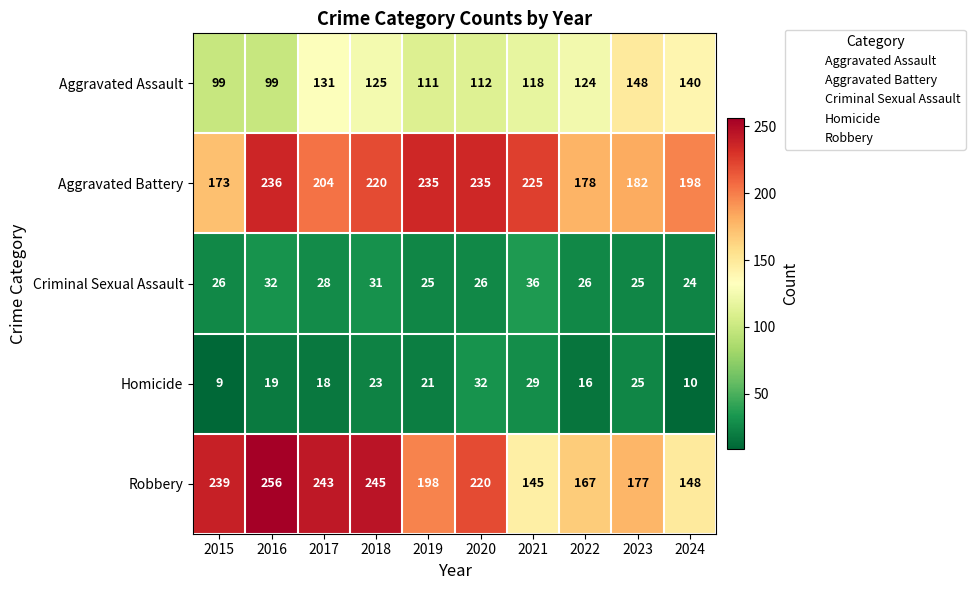

What is the sum of the Robbery values at 2016 and 2023?

433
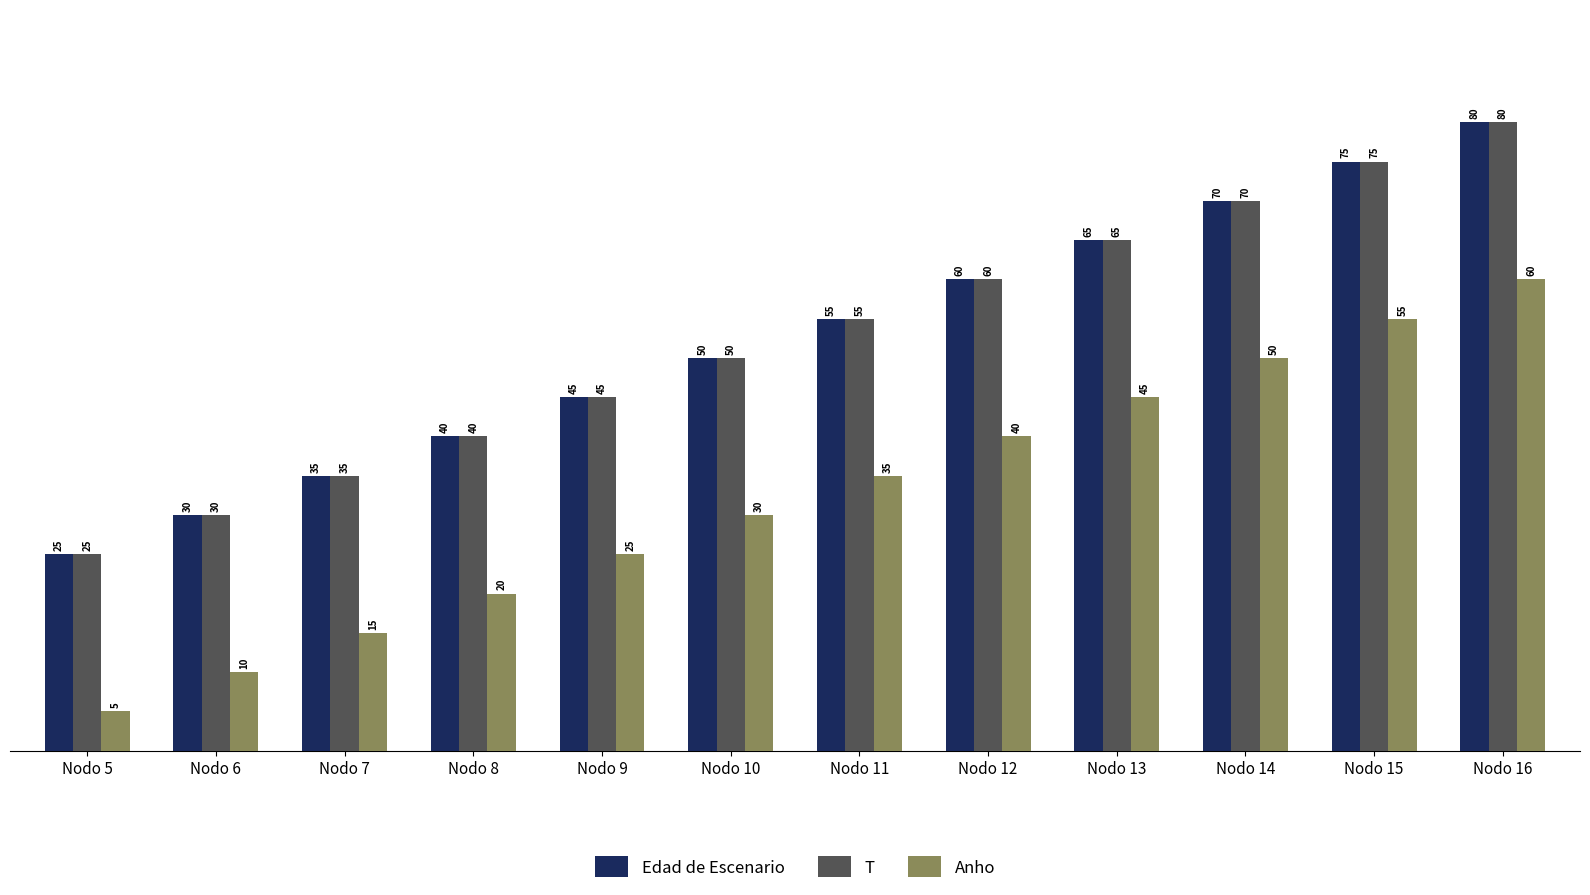

What is the value of the Edad de Escenario bar at the 9th from the left?

65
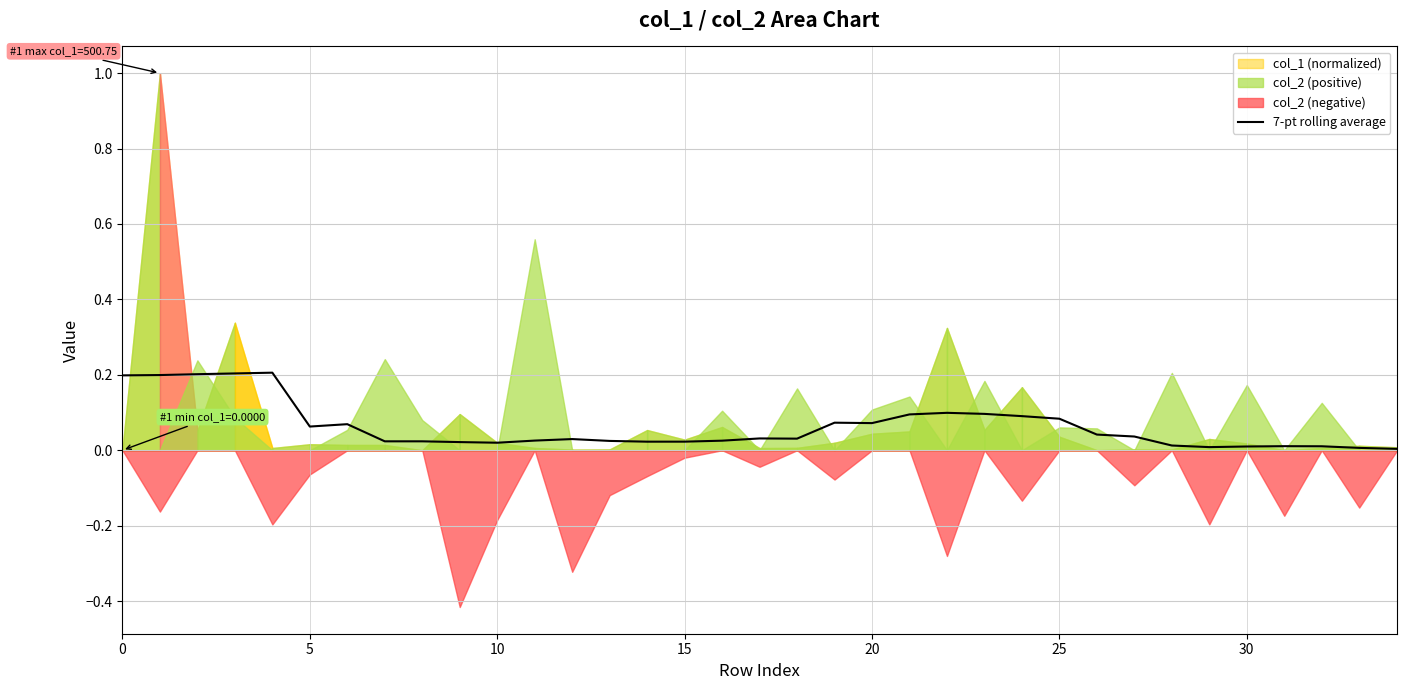

What is the label of the 28th point from the left?

27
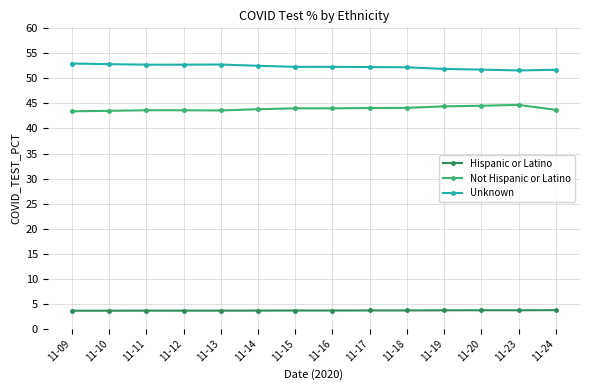

True or false: Unknown and Not Hispanic or Latino intersect in this chart.

False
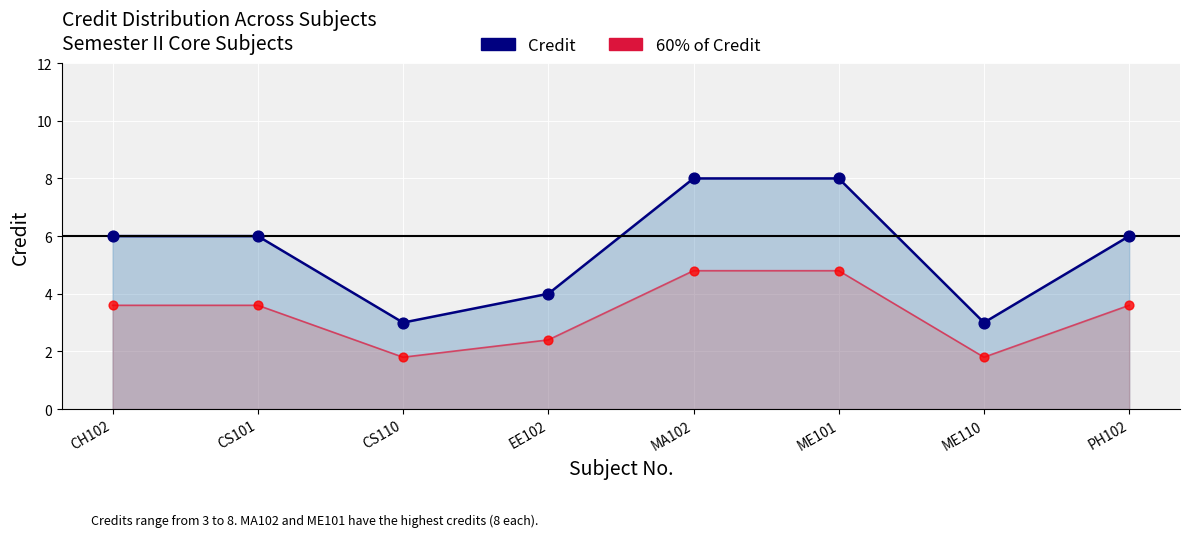

Which series reaches the minimum Y coordinate?

60% of Credit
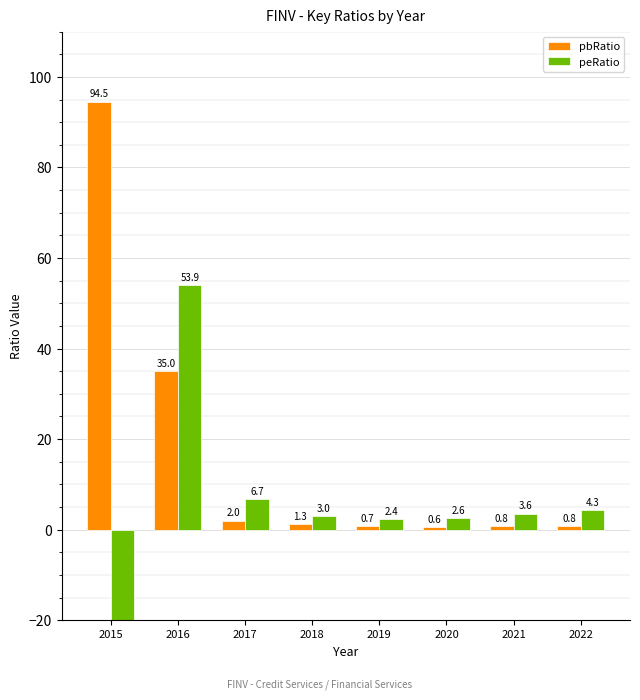

At which category is the sum across all series the highest?

2016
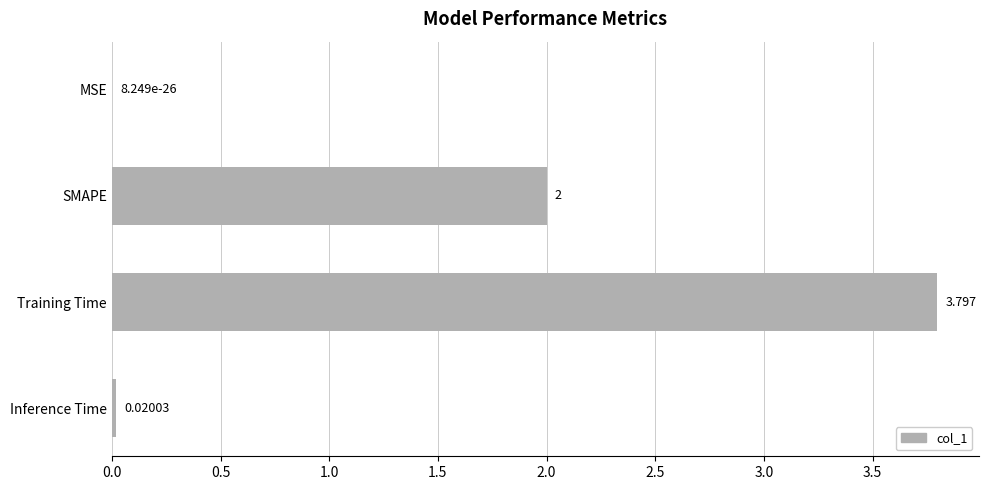

Which has a higher value, Inference Time or MSE?

Inference Time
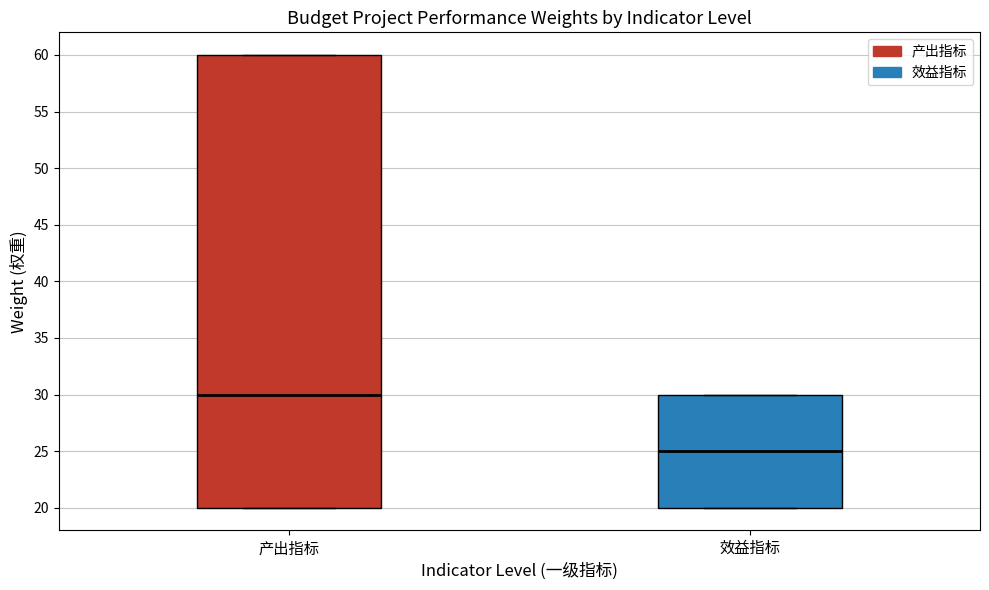

Reading left to right, read every box against the y-axis: the position of its median line, the range the box covers, and the ends of its whiskers. The values are not printed on the chart, so give them approximately, as read against the axis.

产出指标: median 30, box 20 to 60, whiskers 20 to 60
效益指标: median 25, box 20 to 30, whiskers 20 to 30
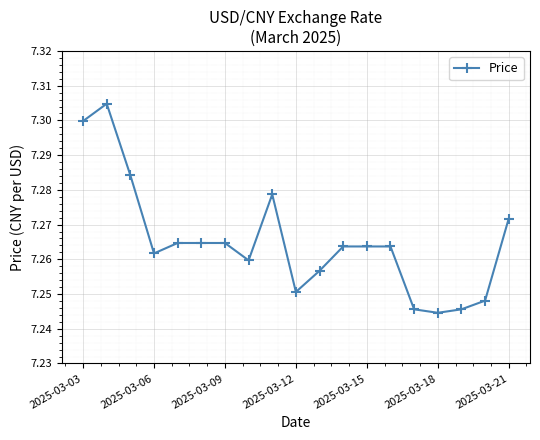

True or false: there are more than 0 points higher than both neighbors.

True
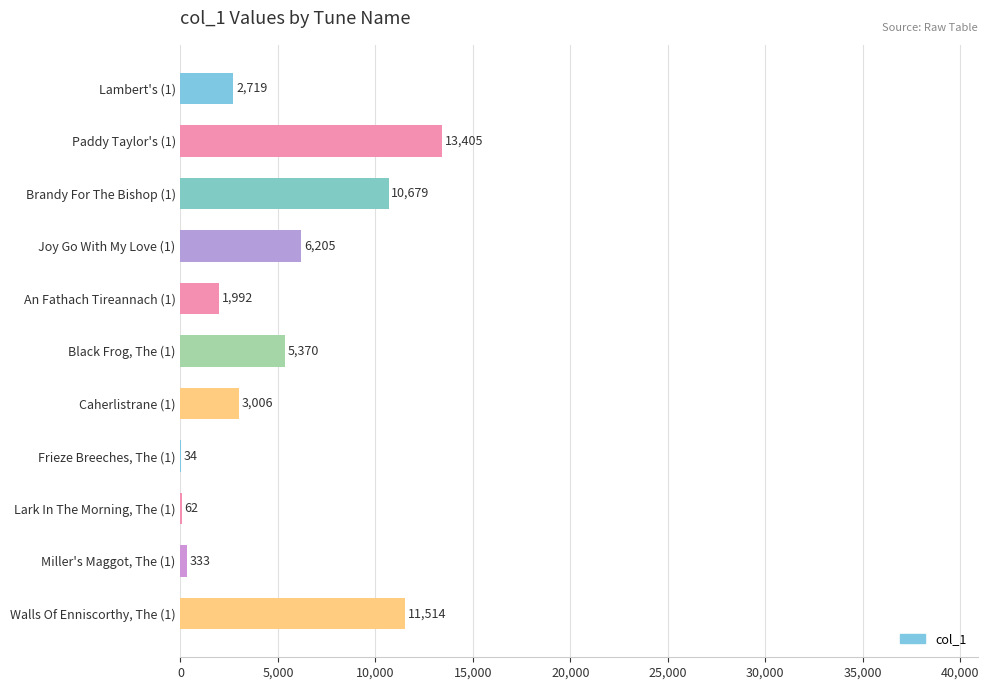

What is the sum of all values?

55319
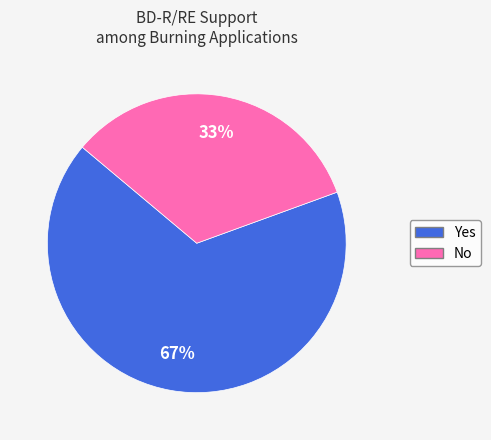

True or false: No accounts for 33% of the total.

True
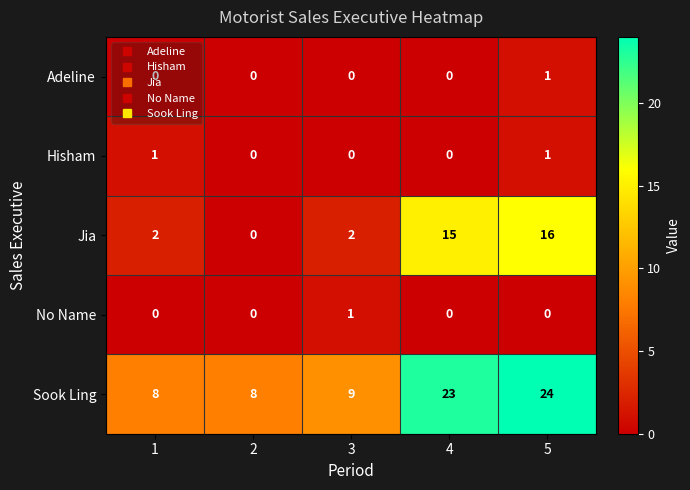

How many data points in Adeline are above 0?

1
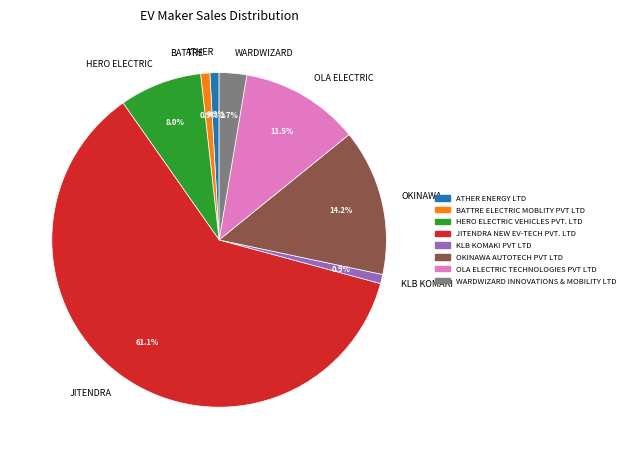

Combined, what portion of the pie is ATHER and KLB KOMAKI?

1.8%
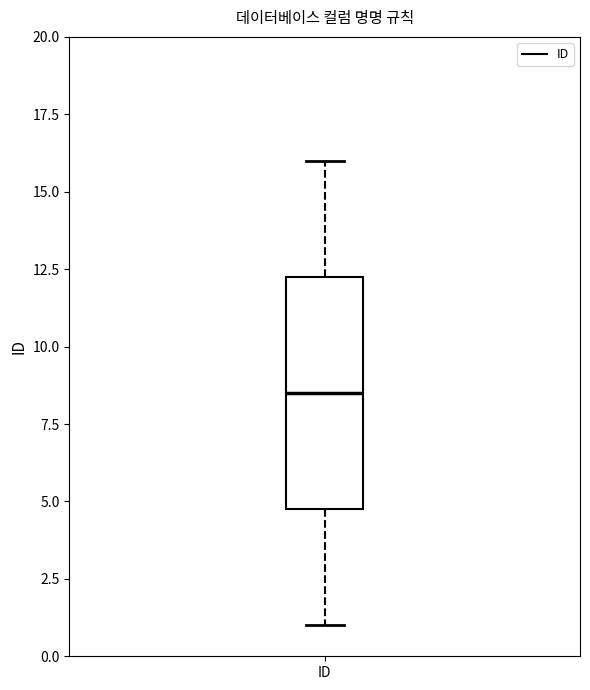

Read this box plot against the y-axis: the position of the median line, the range covered by the box, and the ends of both whiskers. The values are not printed on the chart, so give them approximately, as read against the axis.

median 8.5, box 5.0 to 12.5, whiskers 1.0 to 16.0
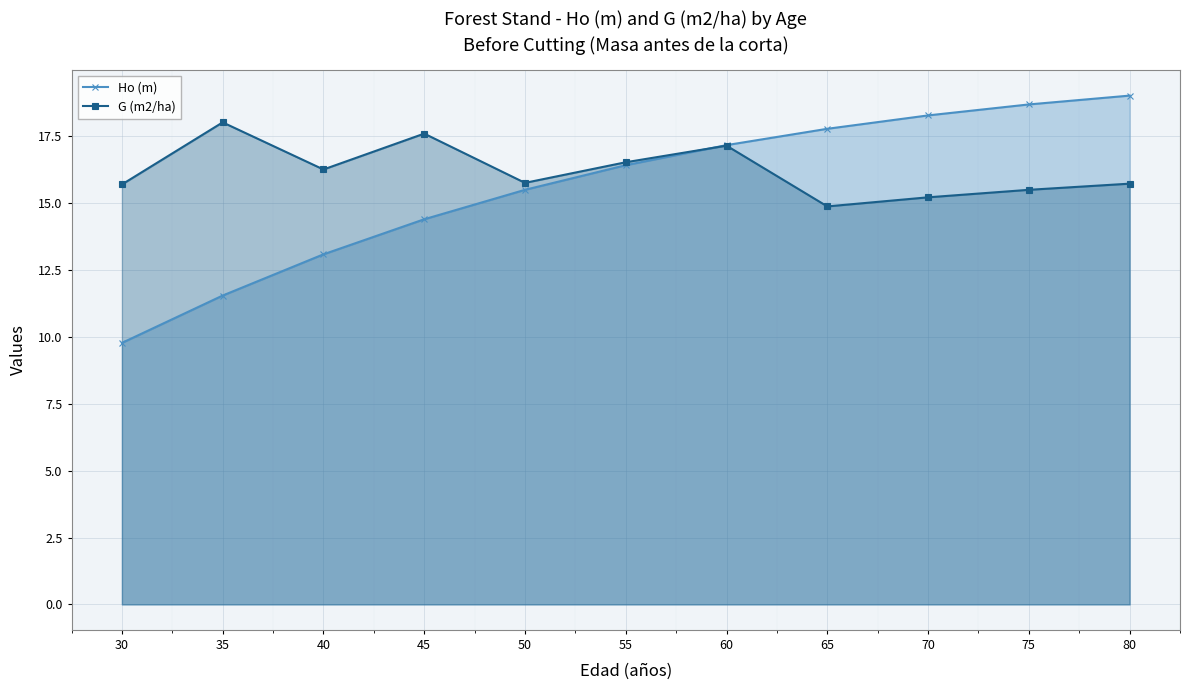

How many interior local valleys does the G (m2/ha) series have?

3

---

* **About this exercise**: List each line above that contains the string "values", with case taken into account.

* **Result of the exercise**:
What is the sum of the Robbery values at 2016 and 2023?
Reading left to right, read every box against the y-axis: the position of its median line, the range the box covers, and the ends of its whiskers. The values are not printed on the chart, so give them approximately, as read against the axis.
What is the sum of all values?
Read this box plot against the y-axis: the position of the median line, the range covered by the box, and the ends of both whiskers. The values are not printed on the chart, so give them approximately, as read against the axis.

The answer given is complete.